Senator Barack Obama's campaign got a huge boost yesterday as nine superdelegates pledged support for him. Now, for the first time, Obama leads Senator Hillary Clinton in the number of superdelegates, according to the NY Times' calculations (the Times has a good graphic), while the AP says that Clinton still leads by half a superdelegate.

With Clinton's presidential hopes waning, there's debate over a Obama-Clinton ticket. Politco gives both sides (why it's nuts/not nuts) Senator Ted Kennedy doesn't think much of that paring. In an interview with Bloomberg Television, he said he hoped Obama's VP would be "in tune with his appeal for the nobler aspirations of the American people" and that Clinton as number two would be unlikely: "I think if we had real leadership - as we do with Barack Obama - in the number-two spot as well, it'd be enormously helpful."

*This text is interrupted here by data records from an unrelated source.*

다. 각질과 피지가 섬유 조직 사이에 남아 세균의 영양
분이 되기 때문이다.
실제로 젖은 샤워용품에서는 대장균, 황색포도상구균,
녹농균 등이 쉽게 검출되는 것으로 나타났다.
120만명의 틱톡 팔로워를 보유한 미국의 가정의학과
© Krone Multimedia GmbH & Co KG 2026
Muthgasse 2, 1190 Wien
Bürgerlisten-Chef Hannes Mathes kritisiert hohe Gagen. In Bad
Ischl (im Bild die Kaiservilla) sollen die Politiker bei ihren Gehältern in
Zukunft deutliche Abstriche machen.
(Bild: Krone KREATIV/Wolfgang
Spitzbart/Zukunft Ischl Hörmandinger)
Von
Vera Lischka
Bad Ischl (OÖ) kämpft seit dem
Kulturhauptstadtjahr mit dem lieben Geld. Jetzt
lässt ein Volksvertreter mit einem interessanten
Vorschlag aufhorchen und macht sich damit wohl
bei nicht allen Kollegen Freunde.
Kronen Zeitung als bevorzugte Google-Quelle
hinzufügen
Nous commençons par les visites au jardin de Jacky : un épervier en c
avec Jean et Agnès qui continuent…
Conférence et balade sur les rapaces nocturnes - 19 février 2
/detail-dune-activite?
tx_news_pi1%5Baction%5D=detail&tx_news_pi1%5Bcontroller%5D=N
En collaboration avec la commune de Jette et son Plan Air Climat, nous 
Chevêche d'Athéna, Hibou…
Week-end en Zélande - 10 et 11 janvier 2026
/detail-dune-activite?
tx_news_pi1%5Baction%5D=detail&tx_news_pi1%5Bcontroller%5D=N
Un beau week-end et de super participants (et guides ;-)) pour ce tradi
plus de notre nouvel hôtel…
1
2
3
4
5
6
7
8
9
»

Still, Clinton is expected to win the West Virginia primary by a large margin--even Obama acknowledged that she would win W.V. and Kentucky. But the NY Times' Bob Herbert takes both Hillary and Bill Clinton to task for trying to take down Obama with subliminally racist messages (especially after her remarks to USA Today):

I don’t know if Senator Obama can win the White House. No one knows. But to deliberately convey the idea that most white people — or most working-class white people — are unwilling to give an African-American candidate a fair hearing in a presidential election is a slur against whites.

And the Washington Post looks at how the black community has become "increasingly protective of Obama," leaving those who have criticized Obama, like Bill Clinton, Tavis Smiley and the Reverend Wright, under fire.